PICCOLE IDEE PER PICCOLI SCHERZI

Questo bel ragazzo dal volto simpatico si chiama Eugene Terrorblanche. Pratica un gioviale sport, la caccia ed, in maniera molto originale, si distingue dai suoi colleghi perché sceglie solo prede di colore nero. Umane. E’ così bravo nel suo hobby che addirittura ha beccato un bimbo, e qui possiamo ammirarlo mentre condivide generosamente con noi la sua gioia. Se lo volete come amico su facebook, sappiate che Eugene usa un cognome d’arte. Ma mi sembra chiaro che, in questo caso, il detto ‘un nome un destino’ non ha valore. 
Se la foto invece sia un fotomontaggio o meno, ancora lo si sta discutendo, anche se sembra verosimile che si tratti di uno scatto reale. Qualora non lo fosse, complimenti ai buontemponi che hanno fatto al mondo uno scherzone tanto goliardico, che bravi! Riuscito benissimo! Tipi come questi, il giovanotto nella foto ma anche il fotografo, regalano ai giovani tante nuove idee per non annoiarsi. Mumble, vediamo, facciamo un ripasso delle più gradite.
Si possono cacciare i neri, vendere i bambini, mutilare i genitali delle bambine; si possono stuprare le donne che hanno abortito (lo ha detto un uomo di Chiesa in Spagna, quindi si può fare, Dio non protesterà), o rinchiuderle in casa e seviziarle prima di farle saltare in aria, come un gentiluomo ha provato ad Amburgo. Si possono anche solo accoltellare o gettare dalle rupi, se non si hanno i soldi per comprare le attrezzature necessarie a giocare.
Certo che anche i pugni si possono rivelare utili a passare il tempo; in caso di noia in discoteca, efficace risulta lanciare secchielli del ghiaccio sulla testa, scatenare risse a colpi di bottigliate o anche solo venire alle mani, se si hanno molti muscoli, o molto alcol in corpo. Di motivi non c’è bisogno, nessuna preoccupazione: si può sempre dire che qualcuno, nel momento sbagliato, ha lanciato la solita occhiata sbagliata, alla solita donna sbagliata, fidanzata al tipo sbagliato.

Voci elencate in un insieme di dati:
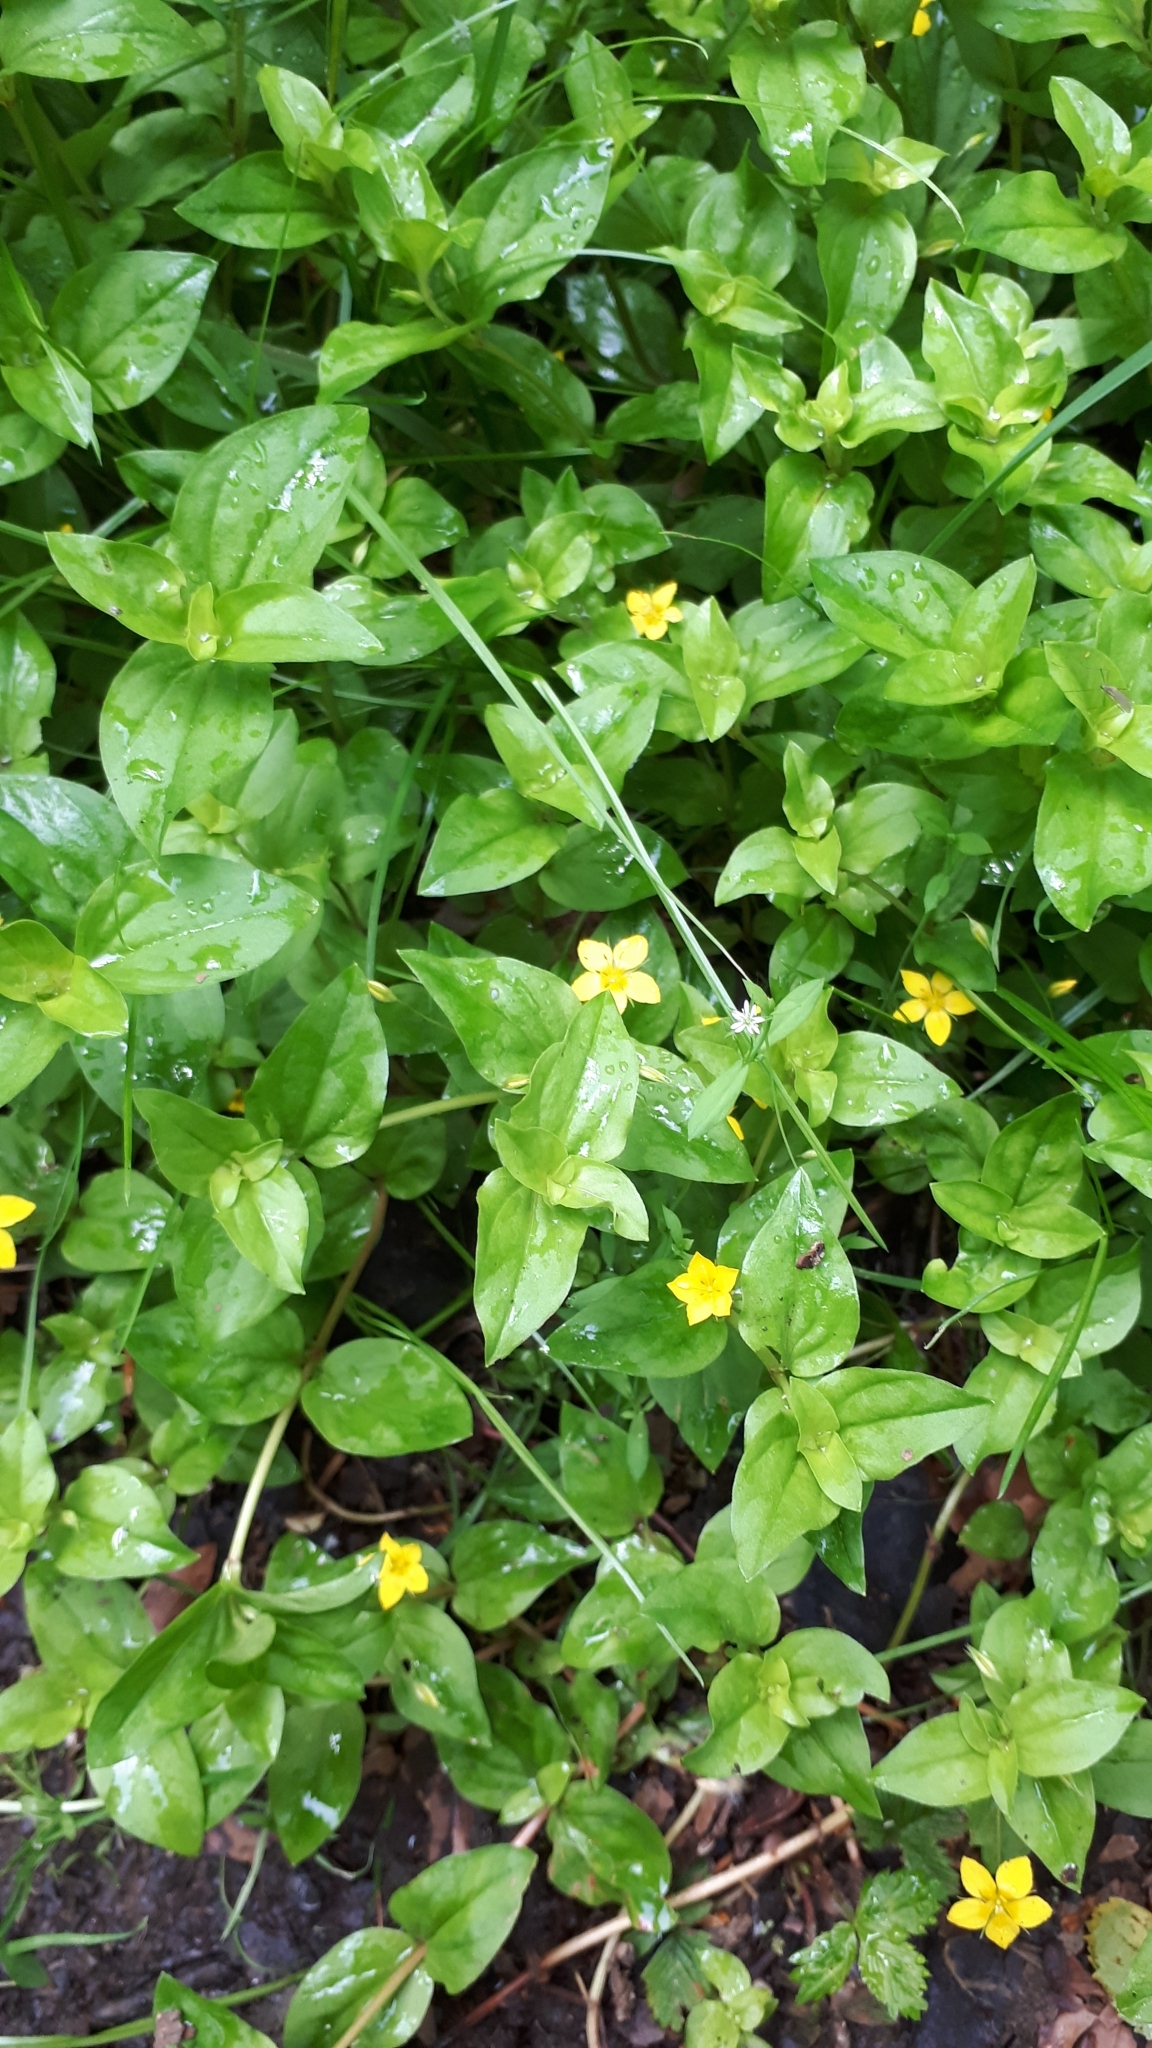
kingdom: Plantae
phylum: Tracheophyta
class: Magnoliopsida
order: Ericales
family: Primulaceae
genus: Lysimachia
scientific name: Lysimachia nemorum
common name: Yellow pimpernel
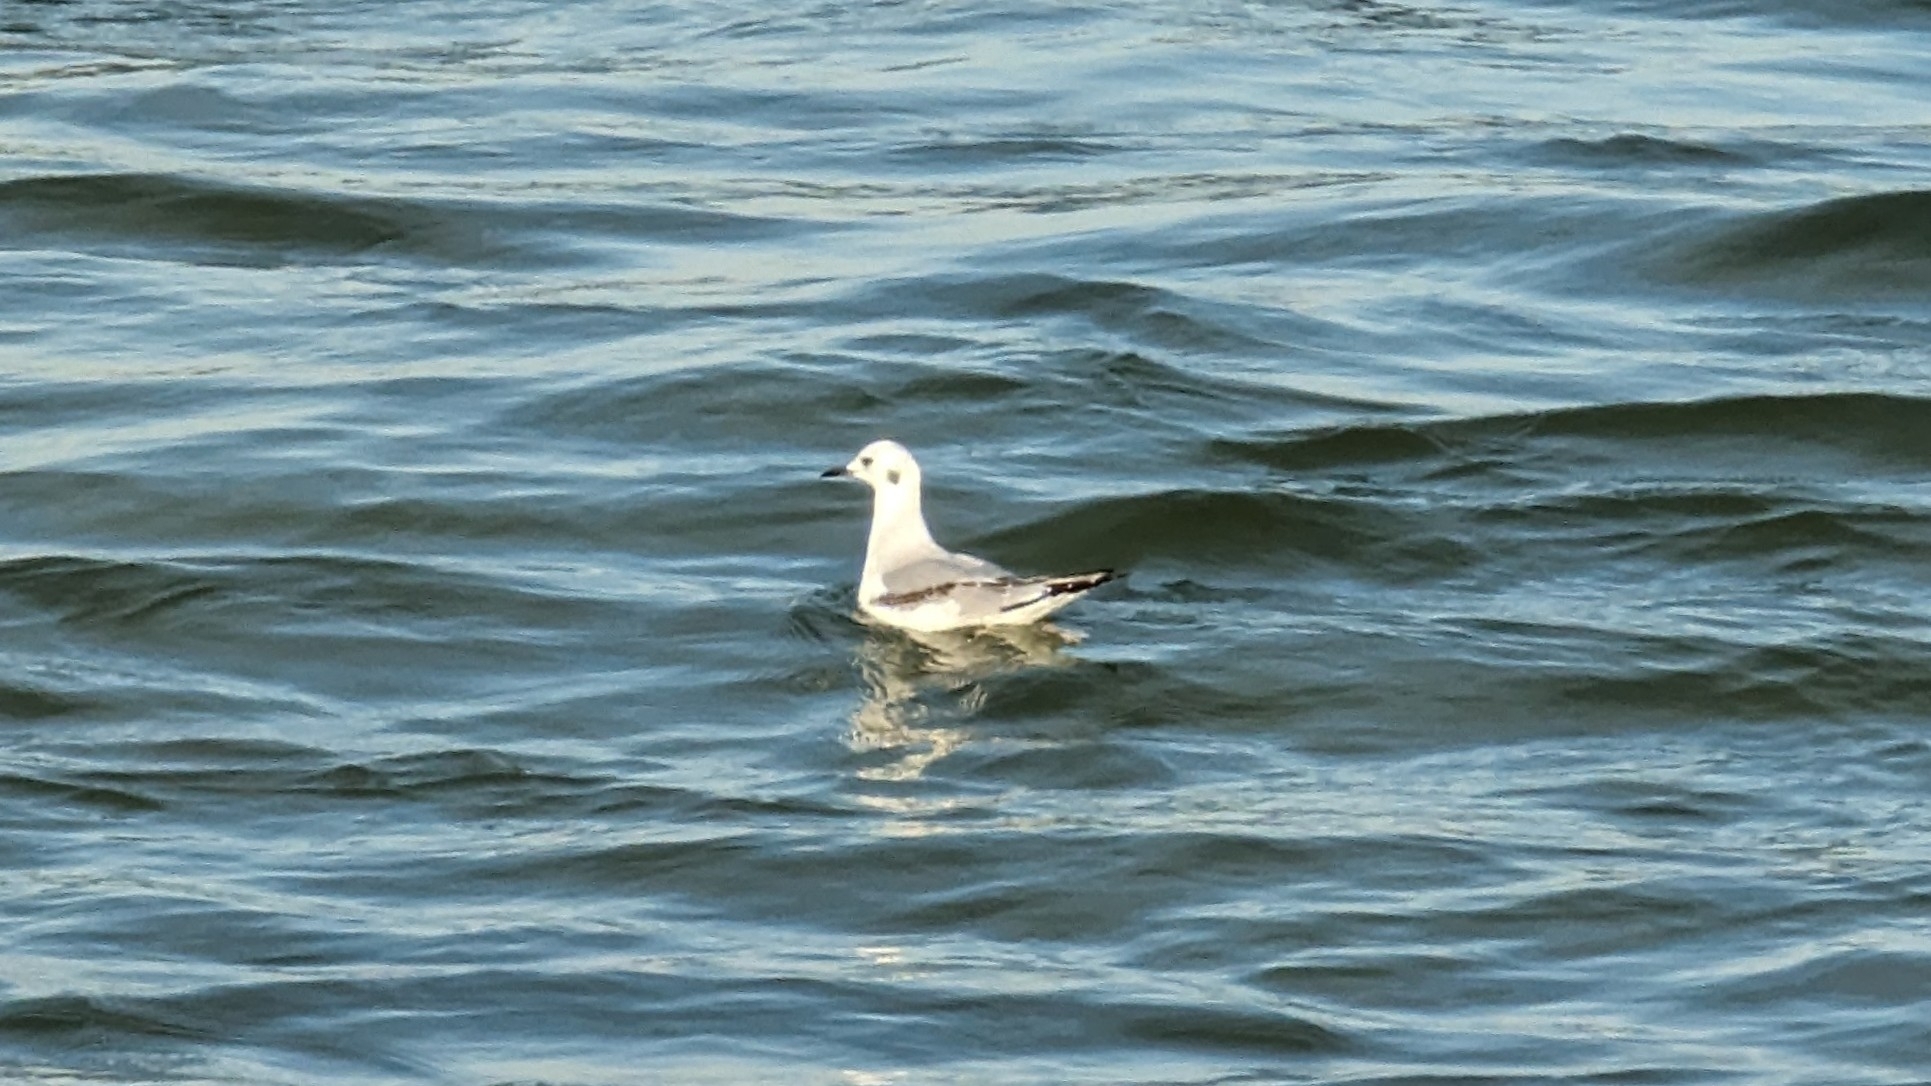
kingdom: Animalia
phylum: Chordata
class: Aves
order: Charadriiformes
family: Laridae
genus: Chroicocephalus
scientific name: Chroicocephalus philadelphia
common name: Bonaparte's gull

CONSEGNA.
Secondo il brano, perché per venire alle mani in discoteca non c'è bisogno di motivi? Rispondi in una o due frasi.

RISPOSTA.
Non servono motivi perché si può sempre dire che qualcuno, nel momento sbagliato, ha lanciato la solita occhiata sbagliata alla solita donna sbagliata, fidanzata al tipo sbagliato.